[Stored items]

• • •

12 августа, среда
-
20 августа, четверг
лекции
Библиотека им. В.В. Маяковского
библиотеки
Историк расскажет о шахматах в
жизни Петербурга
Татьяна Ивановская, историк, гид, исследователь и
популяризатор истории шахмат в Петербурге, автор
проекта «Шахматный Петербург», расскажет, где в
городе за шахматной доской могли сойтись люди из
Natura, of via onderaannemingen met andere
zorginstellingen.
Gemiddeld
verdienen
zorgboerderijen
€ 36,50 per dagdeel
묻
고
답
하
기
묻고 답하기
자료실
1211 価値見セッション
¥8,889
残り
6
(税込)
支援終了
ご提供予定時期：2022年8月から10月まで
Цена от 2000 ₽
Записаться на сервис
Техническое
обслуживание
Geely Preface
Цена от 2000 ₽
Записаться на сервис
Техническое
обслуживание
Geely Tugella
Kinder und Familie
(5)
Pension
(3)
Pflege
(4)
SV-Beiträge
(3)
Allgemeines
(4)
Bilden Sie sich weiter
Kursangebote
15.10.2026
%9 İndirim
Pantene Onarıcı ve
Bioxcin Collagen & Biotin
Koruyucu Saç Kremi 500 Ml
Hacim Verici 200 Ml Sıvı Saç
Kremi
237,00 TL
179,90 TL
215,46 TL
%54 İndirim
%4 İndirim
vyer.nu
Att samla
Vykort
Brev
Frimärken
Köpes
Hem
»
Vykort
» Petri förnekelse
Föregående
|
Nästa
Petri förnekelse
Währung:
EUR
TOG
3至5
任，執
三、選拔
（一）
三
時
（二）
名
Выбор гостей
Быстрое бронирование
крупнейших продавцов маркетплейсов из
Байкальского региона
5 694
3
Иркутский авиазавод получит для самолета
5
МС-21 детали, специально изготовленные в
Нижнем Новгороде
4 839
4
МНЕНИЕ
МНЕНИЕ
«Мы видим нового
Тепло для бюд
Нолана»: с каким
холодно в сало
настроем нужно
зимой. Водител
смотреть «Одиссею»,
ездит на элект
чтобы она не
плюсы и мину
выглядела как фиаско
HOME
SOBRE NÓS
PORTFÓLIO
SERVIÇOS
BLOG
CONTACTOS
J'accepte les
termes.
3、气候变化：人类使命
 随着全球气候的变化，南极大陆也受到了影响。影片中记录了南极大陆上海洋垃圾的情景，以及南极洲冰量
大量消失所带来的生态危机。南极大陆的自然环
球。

• • •

Work request:
Starting with the line that holds "городе за шахматной" and ending with the line that holds "Быстрое бронирование", retype every line in the data above exactly, and nothing else.

Exercise answer:
городе за шахматной доской могли сойтись люди из
Natura, of via onderaannemingen met andere
zorginstellingen.
Gemiddeld
verdienen
zorgboerderijen
€ 36,50 per dagdeel
묻
고
답
하
기
묻고 답하기
자료실
1211 価値見セッション
¥8,889
残り
6
(税込)
支援終了
ご提供予定時期：2022年8月から10月まで
Цена от 2000 ₽
Записаться на сервис
Техническое
обслуживание
Geely Preface
Цена от 2000 ₽
Записаться на сервис
Техническое
обслуживание
Geely Tugella
Kinder und Familie
(5)
Pension
(3)
Pflege
(4)
SV-Beiträge
(3)
Allgemeines
(4)
Bilden Sie sich weiter
Kursangebote
15.10.2026
%9 İndirim
Pantene Onarıcı ve
Bioxcin Collagen & Biotin
Koruyucu Saç Kremi 500 Ml
Hacim Verici 200 Ml Sıvı Saç
Kremi
237,00 TL
179,90 TL
215,46 TL
%54 İndirim
%4 İndirim
vyer.nu
Att samla
Vykort
Brev
Frimärken
Köpes
Hem
»
Vykort
» Petri förnekelse
Föregående
|
Nästa
Petri förnekelse
Währung:
EUR
TOG
3至5
任，執
三、選拔
（一）
三
時
（二）
名
Выбор гостей
Быстрое бронирование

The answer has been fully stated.